Understanding Yale and its History with Slavery

October 19, 2020

Understanding Yale and its History with Slavery

President Peter Salovey has announced a year and a half study of Yale and its history with slavery.  The project will include a working group of faculty, staff, librarians, research assistants, and community members. The effort is chaired by David Blight, GLC director, and it will be administered and conducted by the staff of the GLC in conjunction with the President’s office and numerous departments at Yale.

YALE’S OFFICIAL STATEMENT:
To understand where we are today and to move forward as a community, we must study the history of our university. As an American institution that is 319 years old, Yale has a complex past that includes associations, many of them formative, with individuals who actively promoted slavery, anti-Black racism, and other forms of exploitation. We have a responsibility to explore this history, including its most difficult aspects; we cannot ignore our institution’s own ties to slavery and racism, and we should take this opportunity to research, understand, analyze, and communicate that history.
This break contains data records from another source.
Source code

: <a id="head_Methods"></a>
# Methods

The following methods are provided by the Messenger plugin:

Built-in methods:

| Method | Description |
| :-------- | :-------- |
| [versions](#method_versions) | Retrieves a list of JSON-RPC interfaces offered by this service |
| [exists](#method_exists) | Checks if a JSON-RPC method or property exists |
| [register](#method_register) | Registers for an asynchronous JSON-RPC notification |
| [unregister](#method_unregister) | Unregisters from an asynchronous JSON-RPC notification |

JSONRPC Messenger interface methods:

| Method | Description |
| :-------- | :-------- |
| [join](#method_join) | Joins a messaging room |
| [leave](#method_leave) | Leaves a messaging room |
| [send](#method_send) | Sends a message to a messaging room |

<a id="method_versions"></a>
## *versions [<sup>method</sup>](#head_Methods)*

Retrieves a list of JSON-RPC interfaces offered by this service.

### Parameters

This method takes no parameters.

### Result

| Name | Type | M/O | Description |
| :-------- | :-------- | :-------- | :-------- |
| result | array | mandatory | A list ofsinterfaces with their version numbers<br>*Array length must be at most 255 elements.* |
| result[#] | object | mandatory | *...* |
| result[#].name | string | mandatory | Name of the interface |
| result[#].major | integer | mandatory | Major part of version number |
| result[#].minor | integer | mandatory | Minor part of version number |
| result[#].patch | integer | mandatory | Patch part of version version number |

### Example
Professor David Blight, Sterling Professor of History, of African American Studies, and of American Studies, has agreed to lead a thorough examination of Yale’s historical entanglements with slavery and connections to abolition that will be made public for discussion, remembrance, memorialization, and learning. To complete this work, Professor Blight will use the resources of the Gilder Lehrman Center for the Study of Slavery, Resistance, and Abolition, and reach out to scholars associated with the Department of African American Studies; the Department of History; the Program in Ethnicity, Race, and Migration; the Center for the Study of Race, Indigeneity, and Transnational Migration; and other units. A working group of faculty, staff, librarians, and community members is being organized to oversee the project. Several student research assistants will be enlisted to examine documents and materials in Yale archives and other research collections. The project will aim to complete its work and produce a written assessment by the end of the 2021 calendar year.